池澤夏樹編 岩波書店(岩波新書) 2010年

 図書館員はおおむね本好き(のはず)です。でも、本のハード(形)とソフト(内容)のどちらがより好きなのでしょう。電子端末(Kindle iPadなど)を買うか買わないか迷う気持ちには、この二つのせめぎあいが隠れています。
 「本は、これから」に続く言葉が紡ぎだされている37のエッセイをご紹介します。書店・古書店・図書館・取次・装丁・編集・書き手・読み手など色んな立場からの、本の身体性や読書の本質などの話には新しい発見があることでしょう。
 確固たる考えのない私は、すばらしい書き手の文章にすぐ洗脳され、一人読むたびに「その通り」と思ってしまいます。ゆらゆらと考えは揺れ続けるけれど、おそらく紙の本がなくなってしまうことはないのだろうと思いました。

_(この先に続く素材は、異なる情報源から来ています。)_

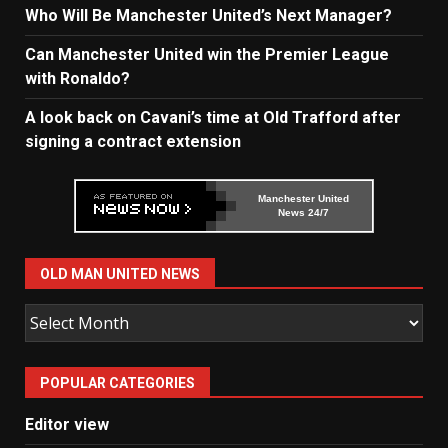
Who Will Be Manchester United’s Next Manager?
Can Manchester United win the Premier League
with Ronaldo?
A look back on Cavani’s time at Old Trafford after
signing a contract extension
Manchester United
News 24/7
OLD MAN UNITED NEWS
Old
Man
United
POPULAR CATEGORIES
News
Editor view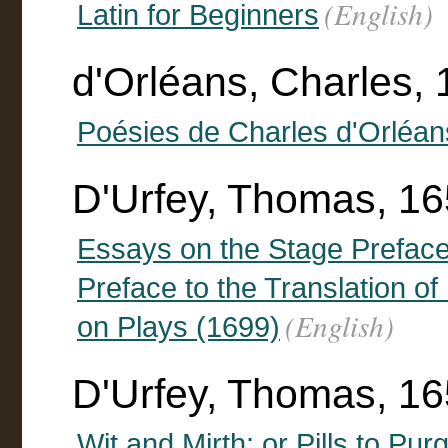
(English)
Latin for Beginners
d'Orléans, Charles,
Poésies de Charles d'Orléan
D'Urfey, Thomas, 1
Essays on the Stage Preface
Preface to the Translation o
(English)
on Plays (1699)
D'Urfey, Thomas, 16
Wit and Mirth: or Pills to Pur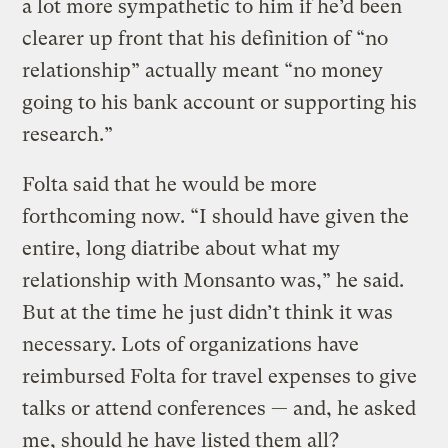
a lot more sympathetic to him if he’d been
clearer up front that his definition of “no
relationship” actually meant “no money
going to his bank account or supporting his
research.”
Folta said that he would be more
forthcoming now. “I should have given the
entire, long diatribe about what my
relationship with Monsanto was,” he said.
But at the time he just didn’t think it was
necessary. Lots of organizations have
reimbursed Folta for travel expenses to give
talks or attend conferences — and, he asked
me, should he have listed them all?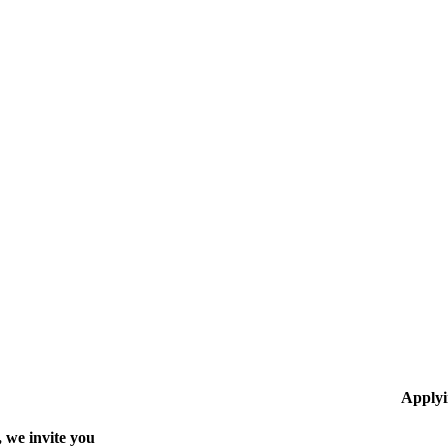
Applyi
 we invite you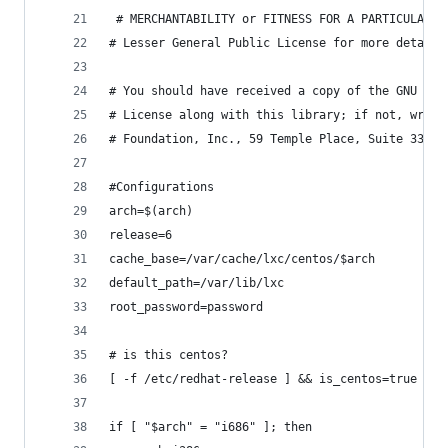
 # MERCHANTABILITY or FITNESS FOR A PARTICULAR P
# Lesser General Public License for more details
# You should have received a copy of the GNU Les
# License along with this library; if not, write
# Foundation, Inc., 59 Temple Place, Suite 330, 
#Configurations
arch=$(arch)
release=6
cache_base=/var/cache/lxc/centos/$arch
default_path=/var/lib/lxc
root_password=password
# is this centos?
[ -f /etc/redhat-release ] && is_centos=true
if [ "$arch" = "i686" ]; then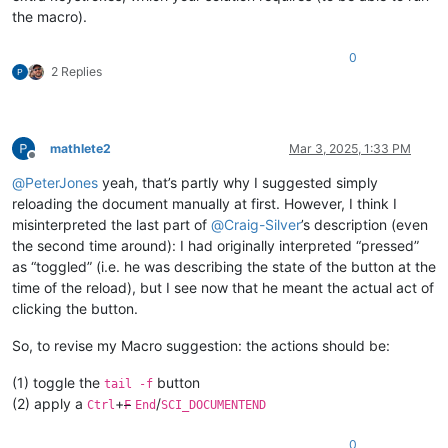
the macro).
0
2 Replies
mathlete2
Mar 3, 2025, 1:33 PM
Offline
@
PeterJones
yeah, that’s partly why I suggested simply
reloading the document manually at first. However, I think I
misinterpreted the last part of
@
Craig-Silver
’s description (even
the second time around): I had originally interpreted “pressed”
as “toggled” (i.e. he was describing the state of the button at the
time of the reload), but I see now that he meant the actual act of
clicking the button.
So, to revise my Macro suggestion: the actions should be:
(1) toggle the
button
tail -f
(2) apply a
+
/
Ctrl
F
End
SCI_DOCUMENTEND
0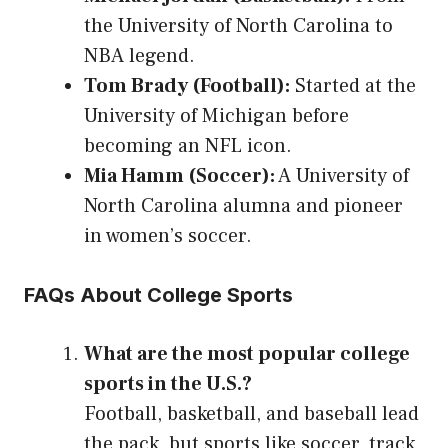
the University of North Carolina to
NBA legend.
Tom Brady (Football):
Started at the
University of Michigan before
becoming an NFL icon.
Mia Hamm (Soccer):
A University of
North Carolina alumna and pioneer
in women’s soccer.
FAQs About College Sports
What are the most popular college
sports in the U.S.?
Football, basketball, and baseball lead
the pack, but sports like soccer, track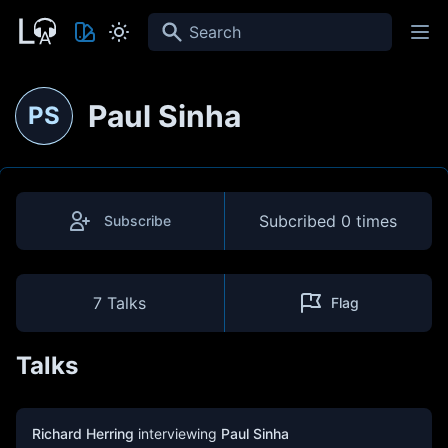
Search
Paul Sinha
PS
Subcribed
0 times
Subscribe
7 Talks
Flag
Talks
Richard Herring
interviewing
Paul Sinha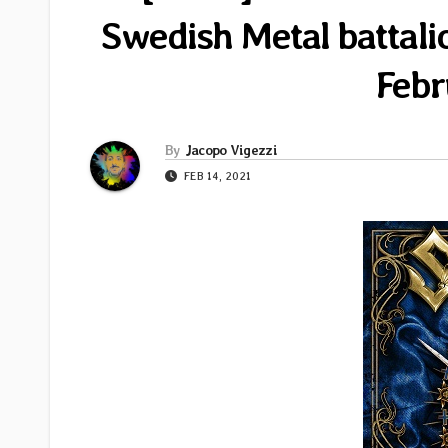
Swedish Metal battali
Febr
By
Jacopo Vigezzi
FEB 14, 2021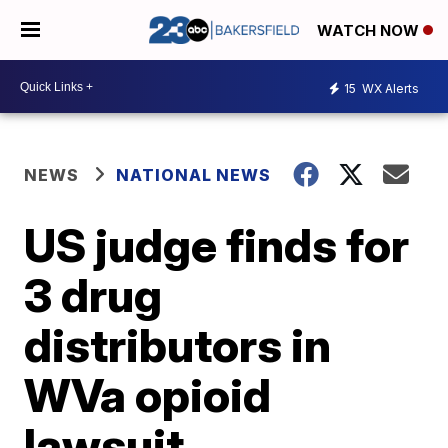
WATCH NOW
15
WX Alerts
NEWS
NATIONAL NEWS
US judge finds for
3 drug
distributors in
WVa opioid
lawsuit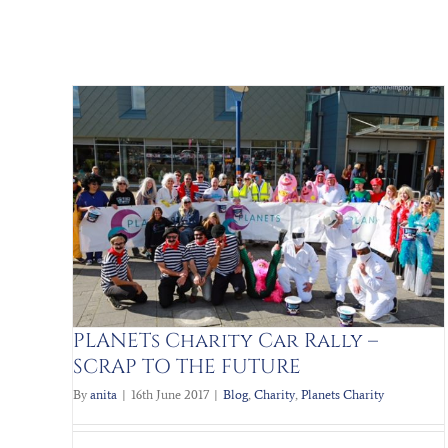
Help to Buy Scheme
P TO
Blog
Charity
Help to Buy
London to Paris
Tough
mudder
PLANETs Charity Car Rally –
SCRAP TO THE FUTURE
By
anita
|
16th June 2017
|
Blog
,
Charity
,
Planets Charity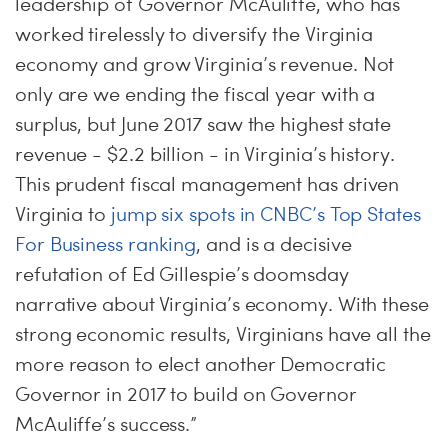
leadership of Governor McAuliffe, who has
worked tirelessly to diversify the Virginia
economy and grow Virginia’s revenue. Not
only are we ending the fiscal year with a
surplus, but June 2017 saw the highest state
revenue - $2.2 billion - in Virginia’s history.
This prudent fiscal management has driven
Virginia to
jump six spots in CNBC’s Top States
For Business ranking
, and is a decisive
refutation of Ed Gillespie’s doomsday
narrative about Virginia’s economy. With these
strong economic results, Virginians have all the
more reason to elect another Democratic
Governor in 2017 to build on Governor
McAuliffe’s success.”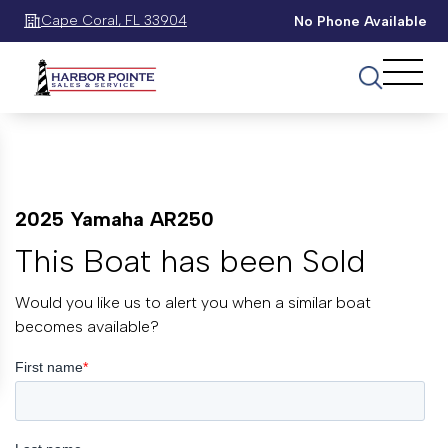
Cape Coral, FL 33904
No Phone Available
2025 Yamaha AR250
This Boat has been Sold
Would you like us to alert you when a similar boat
becomes available?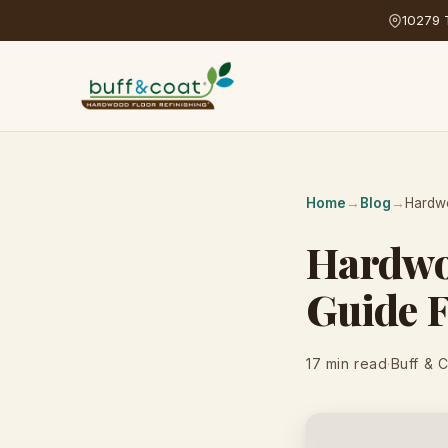
10279 T
Home
→
Blog
→
Hardwo
Hardwoo
Guide 
17 min read
·
Buff &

そして、教室で電子書籍の教科書で学ぶ小学生、ベストセラーでも全く予約する必要のない公共図書館、お気に入りの電子書籍をプリントアウトして自分で製本する人、ほとんどの本が電子書籍で出版され紙の本は名誉出版という世界、こんな未来の姿を夢想するのです。
 好き嫌いにかかわらず、図書館員が電子端末を貸出する日はもうすぐそこまでやってきているのでしょうね。

(学術情報センター長久手キャンパス図書館 平田)

 

『伊藤博文 : 知の政治家』 [請求記号:080/C64/2051]

瀧井一博著 中央公論新社(中公新書) 2010年

 日本法制史学者・瀧井一博氏による伊藤博文没後100年を記念して出版された新書です。
新書形式ではありますが、単なる伝記ではありません。著者による伊藤博文研究の集大成です。
 伊藤博文は日本法制史の明治史上、最も重要な人物であるにもかかわらず、アカデミズムでの功績を高く見積もることに消極的な傾向があります。
また一昨年は記念年でありながら、歴史的意義を再考する動きは皆無でした。
 倒幕、廃藩置県、貨幣法、岩倉使節団、西南戦争、初代内閣総理大臣、条約改正、日清戦争、日露戦争、初代韓国総監そして暗殺。
大日本帝国憲法を制定し、立憲政治確立に懸けた政治思想、国家構想、日韓併合の過程についての叙述や論旨が平明で丁寧に綴られています。
 文明、立憲国家、国民政治という視点から「知の政治家」として生きた伊藤博文の政治思想研究図書です。
 本書は、第32回サントリー学芸賞(政治・経済部門)受賞作品です。